- What the exercise asks -
The full set of lines below has to be duplicated exactly, with no picture kept.

- Records supplied -
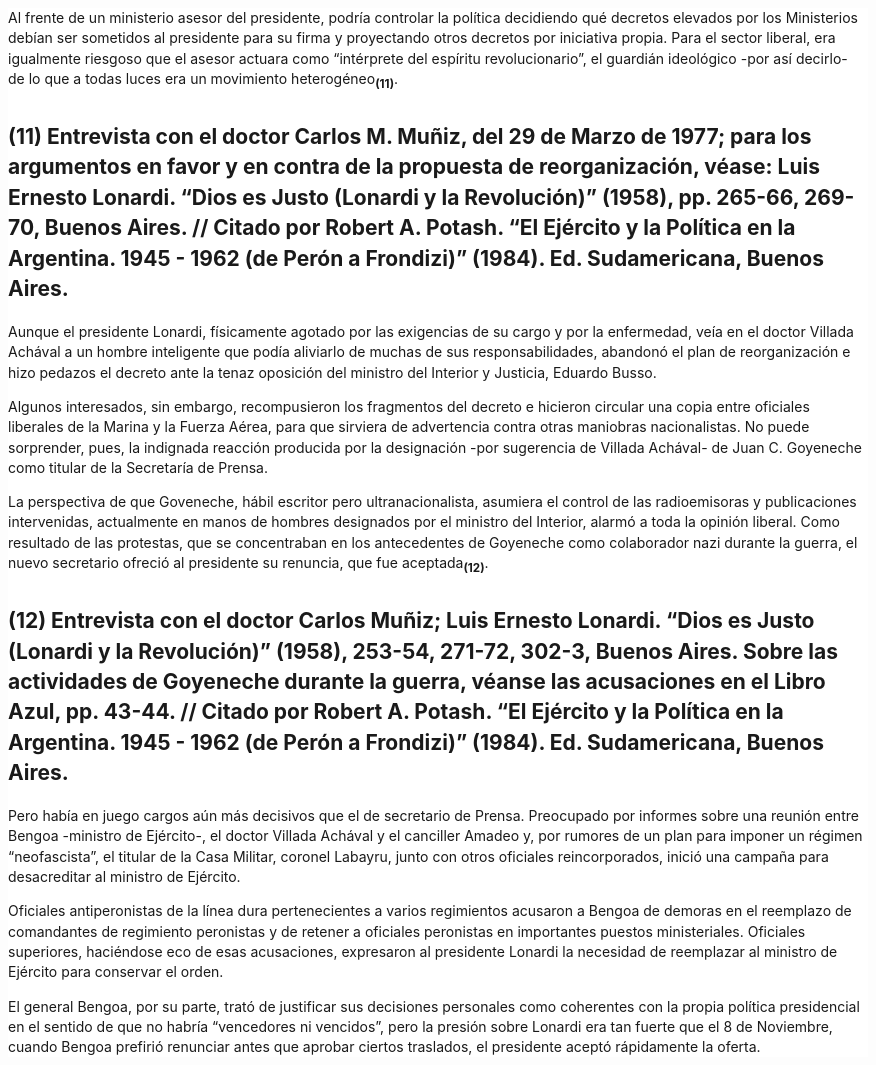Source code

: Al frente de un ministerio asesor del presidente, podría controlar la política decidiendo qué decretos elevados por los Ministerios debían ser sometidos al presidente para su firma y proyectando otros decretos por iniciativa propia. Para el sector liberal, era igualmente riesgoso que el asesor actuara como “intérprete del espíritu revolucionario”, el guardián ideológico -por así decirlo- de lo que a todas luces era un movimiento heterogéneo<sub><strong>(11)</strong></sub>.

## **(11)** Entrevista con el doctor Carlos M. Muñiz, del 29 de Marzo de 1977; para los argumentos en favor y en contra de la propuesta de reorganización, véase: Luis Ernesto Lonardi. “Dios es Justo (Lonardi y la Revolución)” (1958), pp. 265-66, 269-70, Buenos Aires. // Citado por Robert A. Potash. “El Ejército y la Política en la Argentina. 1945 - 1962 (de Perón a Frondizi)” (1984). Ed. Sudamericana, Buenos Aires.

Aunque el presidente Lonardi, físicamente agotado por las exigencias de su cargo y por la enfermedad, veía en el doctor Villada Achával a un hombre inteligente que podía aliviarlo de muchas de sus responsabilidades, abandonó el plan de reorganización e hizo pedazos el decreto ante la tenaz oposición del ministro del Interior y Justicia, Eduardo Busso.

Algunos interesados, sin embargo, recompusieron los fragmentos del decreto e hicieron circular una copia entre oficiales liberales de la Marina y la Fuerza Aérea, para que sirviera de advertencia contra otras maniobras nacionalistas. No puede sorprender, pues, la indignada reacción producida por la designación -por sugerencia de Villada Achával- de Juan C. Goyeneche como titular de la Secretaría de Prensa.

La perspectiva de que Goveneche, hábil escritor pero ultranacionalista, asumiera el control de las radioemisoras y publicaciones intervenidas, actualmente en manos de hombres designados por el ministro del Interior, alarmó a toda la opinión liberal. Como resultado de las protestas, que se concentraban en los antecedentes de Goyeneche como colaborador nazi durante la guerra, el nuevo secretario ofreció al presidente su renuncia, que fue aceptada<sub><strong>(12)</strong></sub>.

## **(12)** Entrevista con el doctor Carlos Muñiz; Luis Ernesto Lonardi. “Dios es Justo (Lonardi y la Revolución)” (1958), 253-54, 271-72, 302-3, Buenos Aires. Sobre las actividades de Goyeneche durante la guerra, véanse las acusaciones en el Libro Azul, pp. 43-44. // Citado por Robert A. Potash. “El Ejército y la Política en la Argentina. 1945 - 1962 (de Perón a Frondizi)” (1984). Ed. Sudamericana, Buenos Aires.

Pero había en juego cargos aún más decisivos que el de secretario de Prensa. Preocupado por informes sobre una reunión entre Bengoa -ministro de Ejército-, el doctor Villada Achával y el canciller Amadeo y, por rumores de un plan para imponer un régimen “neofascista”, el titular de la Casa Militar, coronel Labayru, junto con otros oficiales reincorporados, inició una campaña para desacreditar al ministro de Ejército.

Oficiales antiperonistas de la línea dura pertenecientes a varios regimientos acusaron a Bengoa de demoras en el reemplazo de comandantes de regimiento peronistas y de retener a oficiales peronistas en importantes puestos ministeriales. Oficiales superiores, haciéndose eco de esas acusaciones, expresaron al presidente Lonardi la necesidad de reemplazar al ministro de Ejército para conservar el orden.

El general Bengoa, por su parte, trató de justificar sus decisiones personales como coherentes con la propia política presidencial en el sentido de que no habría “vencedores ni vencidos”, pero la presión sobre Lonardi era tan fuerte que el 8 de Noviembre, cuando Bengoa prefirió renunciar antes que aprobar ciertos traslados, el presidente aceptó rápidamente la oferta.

- Result below -
Source code

: Al frente de un ministerio asesor del presidente, podría controlar la política decidiendo qué decretos elevados por los Ministerios debían ser sometidos al presidente para su firma y proyectando otros decretos por iniciativa propia. Para el sector liberal, era igualmente riesgoso que el asesor actuara como “intérprete del espíritu revolucionario”, el guardián ideológico -por así decirlo- de lo que a todas luces era un movimiento heterogéneo<sub><strong>(11)</strong></sub>.

## **(11)** Entrevista con el doctor Carlos M. Muñiz, del 29 de Marzo de 1977; para los argumentos en favor y en contra de la propuesta de reorganización, véase: Luis Ernesto Lonardi. “Dios es Justo (Lonardi y la Revolución)” (1958), pp. 265-66, 269-70, Buenos Aires. // Citado por Robert A. Potash. “El Ejército y la Política en la Argentina. 1945 - 1962 (de Perón a Frondizi)” (1984). Ed. Sudamericana, Buenos Aires.

Aunque el presidente Lonardi, físicamente agotado por las exigencias de su cargo y por la enfermedad, veía en el doctor Villada Achával a un hombre inteligente que podía aliviarlo de muchas de sus responsabilidades, abandonó el plan de reorganización e hizo pedazos el decreto ante la tenaz oposición del ministro del Interior y Justicia, Eduardo Busso.

Algunos interesados, sin embargo, recompusieron los fragmentos del decreto e hicieron circular una copia entre oficiales liberales de la Marina y la Fuerza Aérea, para que sirviera de advertencia contra otras maniobras nacionalistas. No puede sorprender, pues, la indignada reacción producida por la designación -por sugerencia de Villada Achával- de Juan C. Goyeneche como titular de la Secretaría de Prensa.

La perspectiva de que Goveneche, hábil escritor pero ultranacionalista, asumiera el control de las radioemisoras y publicaciones intervenidas, actualmente en manos de hombres designados por el ministro del Interior, alarmó a toda la opinión liberal. Como resultado de las protestas, que se concentraban en los antecedentes de Goyeneche como colaborador nazi durante la guerra, el nuevo secretario ofreció al presidente su renuncia, que fue aceptada<sub><strong>(12)</strong></sub>.

## **(12)** Entrevista con el doctor Carlos Muñiz; Luis Ernesto Lonardi. “Dios es Justo (Lonardi y la Revolución)” (1958), 253-54, 271-72, 302-3, Buenos Aires. Sobre las actividades de Goyeneche durante la guerra, véanse las acusaciones en el Libro Azul, pp. 43-44. // Citado por Robert A. Potash. “El Ejército y la Política en la Argentina. 1945 - 1962 (de Perón a Frondizi)” (1984). Ed. Sudamericana, Buenos Aires.

Pero había en juego cargos aún más decisivos que el de secretario de Prensa. Preocupado por informes sobre una reunión entre Bengoa -ministro de Ejército-, el doctor Villada Achával y el canciller Amadeo y, por rumores de un plan para imponer un régimen “neofascista”, el titular de la Casa Militar, coronel Labayru, junto con otros oficiales reincorporados, inició una campaña para desacreditar al ministro de Ejército.

Oficiales antiperonistas de la línea dura pertenecientes a varios regimientos acusaron a Bengoa de demoras en el reemplazo de comandantes de regimiento peronistas y de retener a oficiales peronistas en importantes puestos ministeriales. Oficiales superiores, haciéndose eco de esas acusaciones, expresaron al presidente Lonardi la necesidad de reemplazar al ministro de Ejército para conservar el orden.

El general Bengoa, por su parte, trató de justificar sus decisiones personales como coherentes con la propia política presidencial en el sentido de que no habría “vencedores ni vencidos”, pero la presión sobre Lonardi era tan fuerte que el 8 de Noviembre, cuando Bengoa prefirió renunciar antes que aprobar ciertos traslados, el presidente aceptó rápidamente la oferta.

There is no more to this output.